━━ Data listing ━━

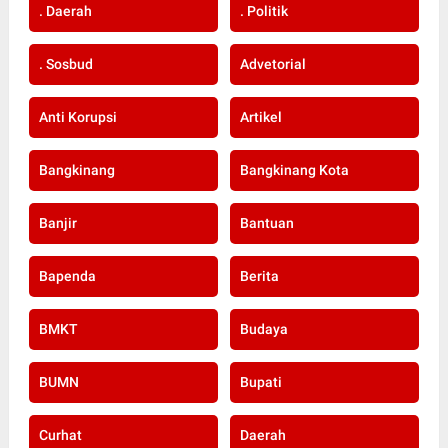
. Daerah
. Politik
. Sosbud
Advetorial
Anti Korupsi
Artikel
Bangkinang
Bangkinang Kota
Banjir
Bantuan
Bapenda
Berita
BMKT
Budaya
BUMN
Bupati
Curhat
Daerah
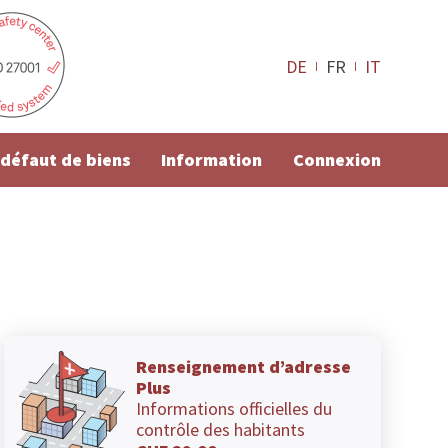
DE
FR
IT
e défaut de biens
Information
Connexion
Renseignement d’adresse
Plus
Informations officielles du
contrôle des habitants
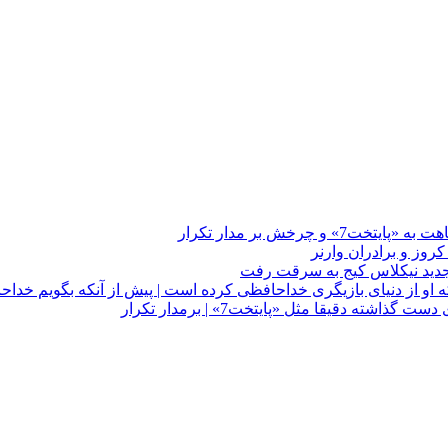
چرخش بر مدار تکرار
 او از دنیای بازیگری خداحافظی کرده است | پیش از آنکه بگویم خداح
دقیقا مثل «پایتخت7» | برمدار تکرار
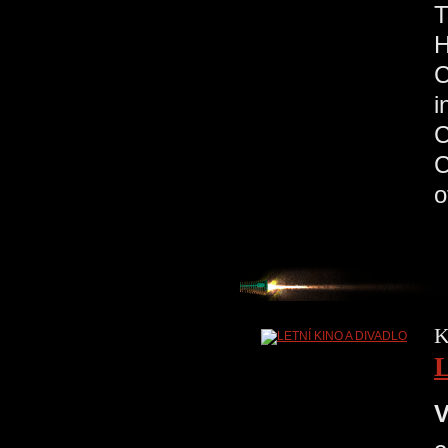
H
C
K
V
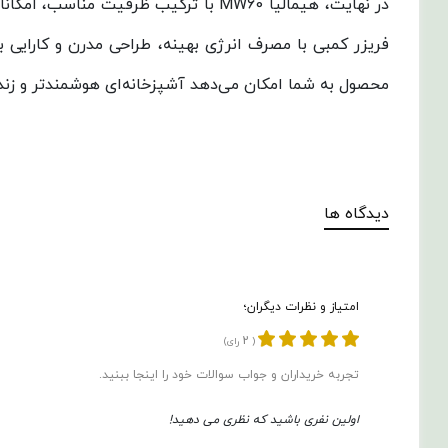
در نهایت، هیمالیا MW60 با ترکیب ظر
فریزر کمبی با مصرف انرژی بهینه، طراحی مدرن و کارایی با
محصول به شما امکان می‌دهد آشپزخانه‌ای هوشمندتر و زندگ
دیدگاه ها
امتیاز و نظرات دیگران؛
2
(
رای)
تجربه خریداران و جواب سوالات خود را اینجا ببنید.
اولین نفری باشید که نظری می دهید!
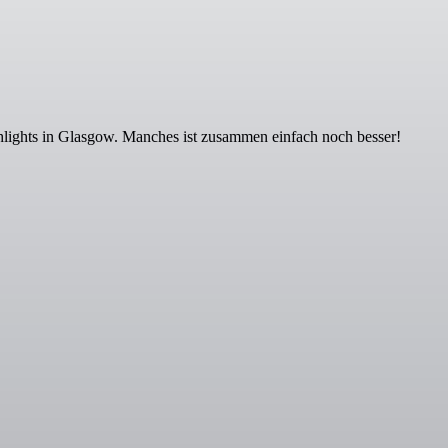
ghlights in Glasgow. Manches ist zusammen einfach noch besser!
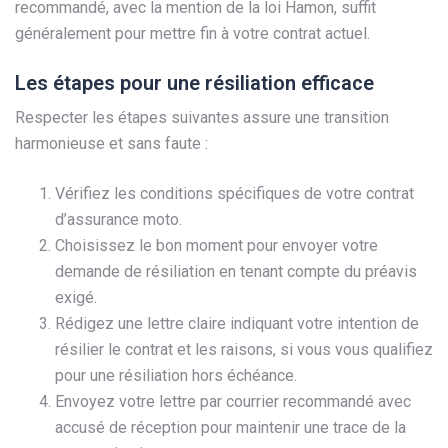
recommandé, avec la mention de la loi Hamon, suffit
généralement pour mettre fin à votre contrat actuel.
Les étapes pour une résiliation efficace
Respecter les étapes suivantes assure une transition
harmonieuse et sans faute :
Vérifiez les conditions spécifiques de votre contrat
d’assurance moto.
Choisissez le bon moment pour envoyer votre
demande de résiliation en tenant compte du préavis
exigé.
Rédigez une lettre claire indiquant votre intention de
résilier le contrat et les raisons, si vous vous qualifiez
pour une résiliation hors échéance.
Envoyez votre lettre par courrier recommandé avec
accusé de réception pour maintenir une trace de la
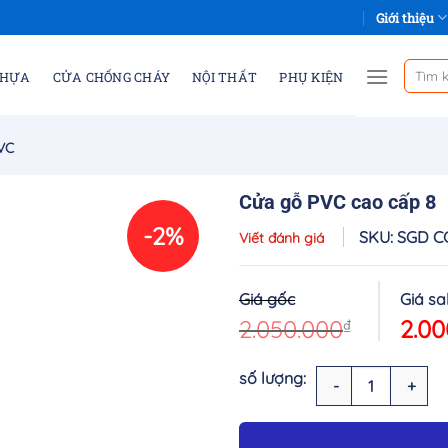
Giới thiệu
Tìm
NHỰA
CỬA CHỐNG CHÁY
NỘI THẤT
PHỤ KIỆN
kiếm:
VC
Cửa gỗ PVC cao cấp 8
-2%
SKU: SGD C
Viết đánh giá
Original
price
2.050.000
₫
2.00
was:
2.050.00
Cửa gỗ PVC cao cấp 8 số lượn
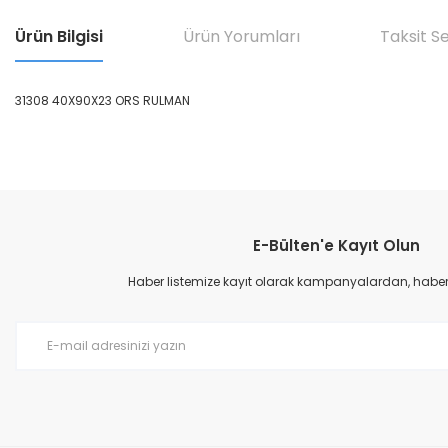
Ürün Bilgisi
Ürün Yorumları
Taksit S
31308 40X90X23 ORS RULMAN
Bu ürünün fiyat bilgisi, resim, ürün açıklamalarında ve diğer konular
Görüş ve önerileriniz için teşekkür ederiz.
E-Bülten'e Kayıt Olun
Ürün resmi kalitesiz, bozuk veya görüntülenemiyor.
Ürün açıklamasında eksik bilgiler bulunuyor.
Haber listemize kayıt olarak kampanyalardan, haberda
Ürün bilgilerinde hatalar bulunuyor.
Ürün fiyatı diğer sitelerden daha pahalı.
Bu ürüne benzer farklı alternatifler olmalı.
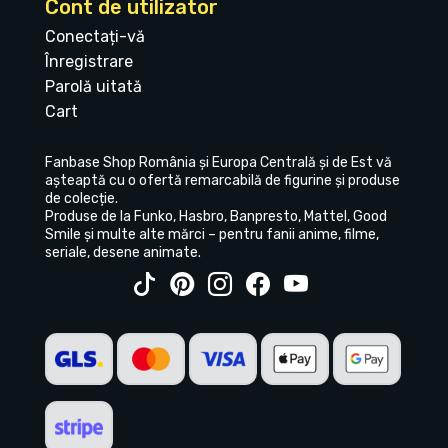
Cont de utilizator
Conectați-vă
Înregistrare
Parolă uitată
Cart
Fanbase Shop România și Europa Centrală și de Est vă
așteaptă cu o ofertă remarcabilă de figurine și produse
de colecție.
Produse de la Funko, Hasbro, Banpresto, Mattel, Good
Smile și multe alte mărci – pentru fanii anime, filme,
seriale, desene animate.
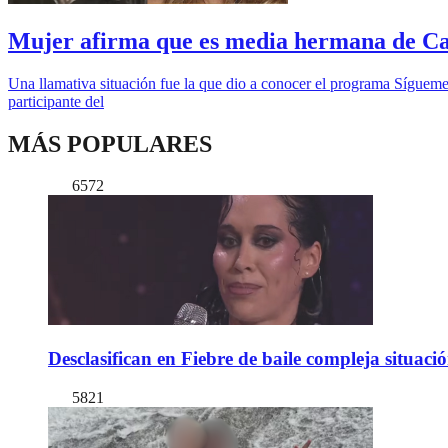
Mujer afirma que es media hermana de Cam
Una llamativa situación fue la que dio a conocer el programa Sígue
participante del
MÁS POPULARES
6572
Desclasifican en Fiebre de baile compleja situac
5821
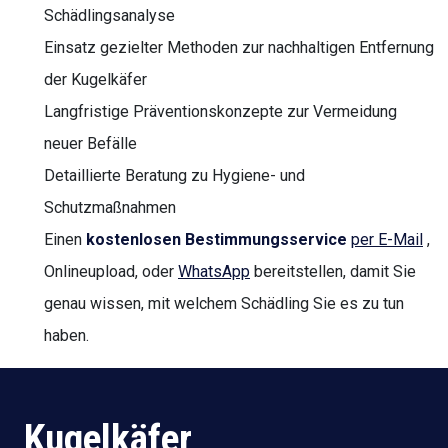
Schädlingsanalyse
Einsatz gezielter Methoden zur nachhaltigen Entfernung
der Kugelkäfer
Langfristige Präventionskonzepte zur Vermeidung
neuer Befälle
Detaillierte Beratung zu Hygiene- und
Schutzmaßnahmen
Einen
kostenlosen Bestimmungsservice
per E-Mail
,
Onlineupload, oder
WhatsApp
bereitstellen, damit Sie
genau wissen, mit welchem Schädling Sie es zu tun
haben.
Kugelkäfer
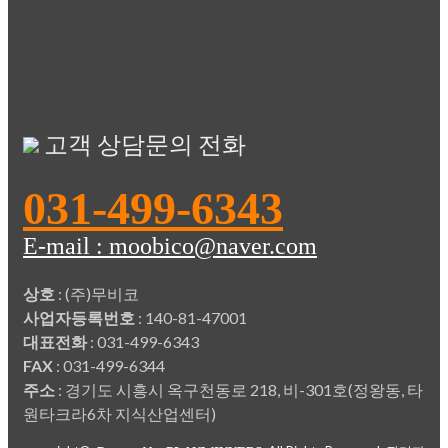
고객 상담문의 전화
031-499-6343
E-mail : moobico@naver.com
상호
: (주)무비코
사업자등록번호
: 140-81-47001
대표전화
: 031-499-6343
FAX
: 031-499-6344
주소
: 경기도 시흥시 옥구천동로 218, 비-301호(정왕동, 타
원타크라6차 지식산업센터)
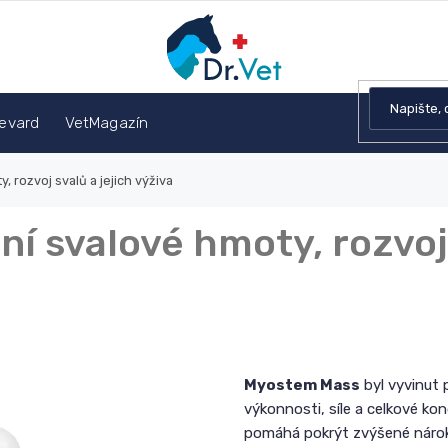
devard
VetMagazín
, rozvoj svalů a jejich výživa
ní svalové hmoty, rozvoj 
Myostem Mass
byl vyvinut 
výkonnosti, síle a celkové kon
pomáhá pokrýt zvýšené nárok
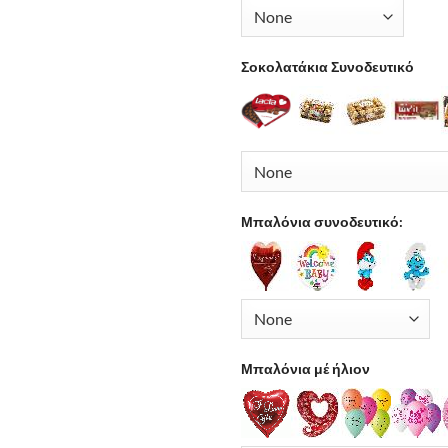
Σοκολατάκια Συνοδευτικό
Μπαλόνια συνοδευτικό:
Μπαλόνια μέ ήλιον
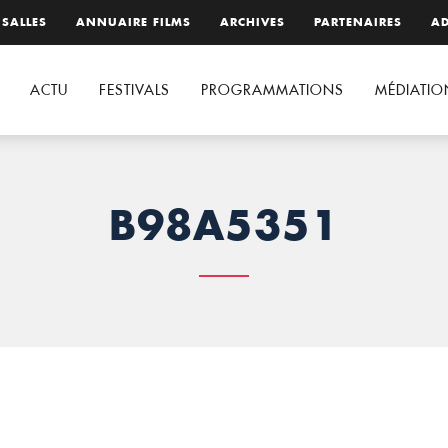
 SALLES
ANNUAIRE FILMS
ARCHIVES
PARTENAIRES
AD
ACTU
FESTIVALS
PROGRAMMATIONS
MÉDIATIO
B98A5351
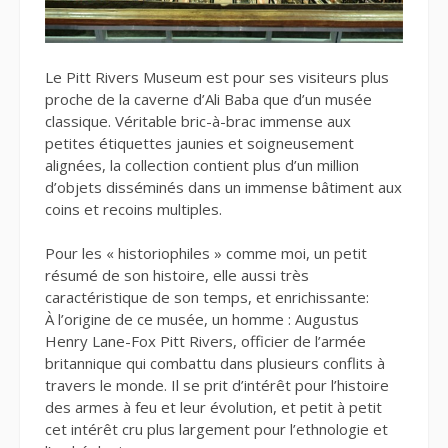
Le Pitt Rivers Museum est pour ses visiteurs plus
proche de la caverne d’Ali Baba que d’un musée
classique. Véritable bric-à-brac immense aux
petites étiquettes jaunies et soigneusement
alignées, la collection contient plus d’un million
d’objets disséminés dans un immense bâtiment aux
coins et recoins multiples.
Pour les « historiophiles » comme moi, un petit
résumé de son histoire, elle aussi très
caractéristique de son temps, et enrichissante:
À l’origine de ce musée, un homme : Augustus
Henry Lane-Fox Pitt Rivers, officier de l’armée
britannique qui combattu dans plusieurs conflits à
travers le monde. Il se prit d’intérêt pour l’histoire
des armes à feu et leur évolution, et petit à petit
cet intérêt cru plus largement pour l’ethnologie et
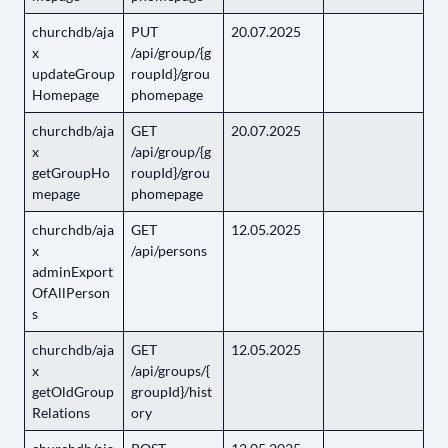
churchdb/aja
PUT
20.07.2025
x
/api/group/{g
updateGroup
roupId}/grou
Homepage
phomepage
churchdb/aja
GET
20.07.2025
x
/api/group/{g
getGroupHo
roupId}/grou
mepage
phomepage
churchdb/aja
GET
12.05.2025
x
/api/persons
adminExport
OfAllPerson
s
churchdb/aja
GET
12.05.2025
x
/api/groups/{
getOldGroup
groupId}/hist
Relations
ory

━━━

Goal of the exercise »
Transcribe only this stretch of the data: the line with "Bu ürüne benzer farklı alternatifler olmalı.", the line with "cet intérêt cru", and every line in between. Leave out the pictures.

Output »
Bu ürüne benzer farklı alternatifler olmalı.
Cont de utilizator
Conectați-vă
Înregistrare
Parolă uitată
Cart
Fanbase Shop România și Europa Centrală și de Est vă
așteaptă cu o ofertă remarcabilă de figurine și produse
de colecție.
Produse de la Funko, Hasbro, Banpresto, Mattel, Good
Smile și multe alte mărci – pentru fanii anime, filme,
seriale, desene animate.
Mujer afirma que es media hermana de Cam
Una llamativa situación fue la que dio a conocer el programa Sígue
participante del
MÁS POPULARES
6572
Desclasifican en Fiebre de baile compleja situac
5821
Schädlingsanalyse
Einsatz gezielter Methoden zur nachhaltigen Entfernung
der Kugelkäfer
Langfristige Präventionskonzepte zur Vermeidung
neuer Befälle
Detaillierte Beratung zu Hygiene- und
Schutzmaßnahmen
Einen
kostenlosen Bestimmungsservice
per E-Mail
,
Onlineupload, oder
WhatsApp
bereitstellen, damit Sie
genau wissen, mit welchem Schädling Sie es zu tun
haben.
Kugelkäfer
고객 상담문의 전화
031-499-6343
E-mail : moobico@naver.com
상호
: (주)무비코
사업자등록번호
: 140-81-47001
대표전화
: 031-499-6343
FAX
: 031-499-6344
주소
: 경기도 시흥시 옥구천동로 218, 비-301호(정왕동, 타
원타크라6차 지식산업센터)
devard
VetMagazín
, rozvoj svalů a jejich výživa
ní svalové hmoty, rozvoj 
Myostem Mass
byl vyvinut 
výkonnosti, síle a celkové kon
pomáhá pokrýt zvýšené nárok
Σοκολατάκια Συνοδευτικό
Μπαλόνια συνοδευτικό:
Μπαλόνια μέ ήλιον
 SALLES
ANNUAIRE FILMS
ARCHIVES
PARTENAIRES
AD
ACTU
FESTIVALS
PROGRAMMATIONS
MÉDIATIO
B98A5351
Le Pitt Rivers Museum est pour ses visiteurs plus
proche de la caverne d’Ali Baba que d’un musée
classique. Véritable bric-à-brac immense aux
petites étiquettes jaunies et soigneusement
alignées, la collection contient plus d’un million
d’objets disséminés dans un immense bâtiment aux
coins et recoins multiples.
Pour les « historiophiles » comme moi, un petit
résumé de son histoire, elle aussi très
caractéristique de son temps, et enrichissante:
À l’origine de ce musée, un homme : Augustus
Henry Lane-Fox Pitt Rivers, officier de l’armée
britannique qui combattu dans plusieurs conflits à
travers le monde. Il se prit d’intérêt pour l’histoire
des armes à feu et leur évolution, et petit à petit
cet intérêt cru plus largement pour l’ethnologie et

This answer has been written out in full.